Review

Transcending unbelonging

Nicole Chung's memoir 'All You Can Ever Know' weaves a tale of adoption, family, and identity

Book cover for All You Can Ever Know

Nicole Chung receives an email from her birth father just as she's going into labor in All You Can Ever Know (Catapult), her memoir about growing up the adopted Korean child of white parents. She and her husband have to make sure everything—overnight bag, infant car seat, iPod with her "labor" playlists, snacks, phones, chargers—is in order, waiting until her contractions get to about five minutes apart before heading to the birth center. Chung is sweating, noting the time between contractions and surprised at the intensity of her back pain. She had checked her email as a momentary distraction and doesn't have time now to contemplate these first-ever words from her father.
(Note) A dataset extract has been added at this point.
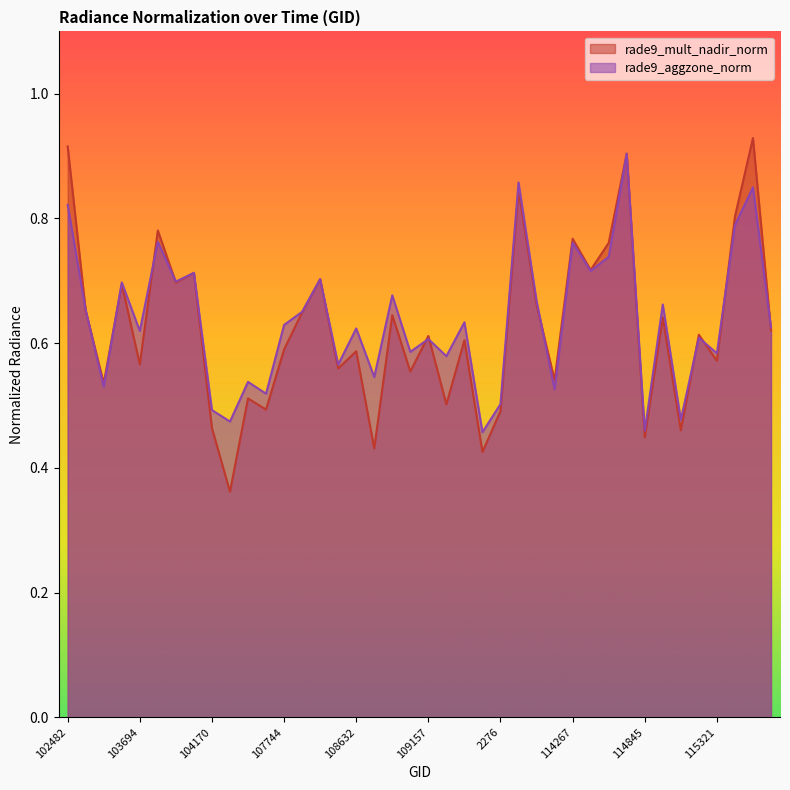

True or false: rade9_mult_nadir_norm and rade9_aggzone_norm intersect in this chart.

True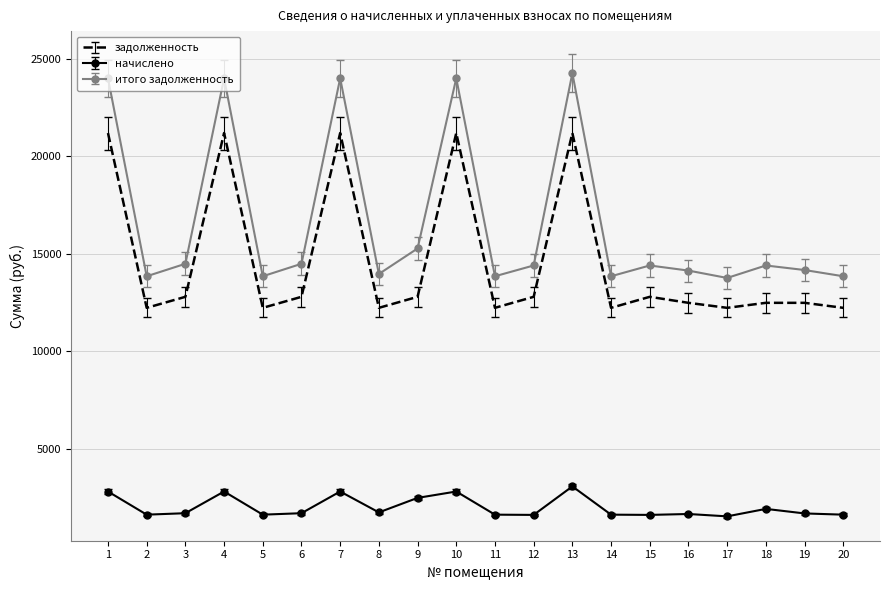

True or false: начислено and итого задолженность cross at least once.

False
Nearly 24 hours of labor would pass before her daughter was placed on her chest, and it was only then that thoughts of her birth parents returned. Chung, A&S '03, '14 (MA), the editor-in-chief of Catapult magazine, grew up being told she was born to a Korean couple who had just moved to America and didn't think they could provide her with the life she deserved. Did her parents hold her when she was born? Did they want to? As her husband slept, Chung looked at her daughter, taking mental notes to remember these moments. She wanted to be able to tell her daughter the story of her birth.

Though we've been living in this age of memoir for a while, few writers so acutely capture the discombobulation of self that comes with understanding how our lives are stitched together by the stories we tell about ourselves as Chung does here. The memoir unfolds like an elegant series of nesting dolls: the story her parents tell her about her adoption; the ways that story evolves as she grows up and asks questions; how those stories get amended as she begins to research her adoption; and so on. At each step of the way, Chung burrows into her family, race, identity, and class, a process that at times reads like she is fact-checking her life story. The result is not only one of the few books about adoption—much less transracial adoption—told from the perspective of the adoptee, but one of the more illuminating chronicles of transcending unbelonging in contemporary nonfiction. A gorgeous book.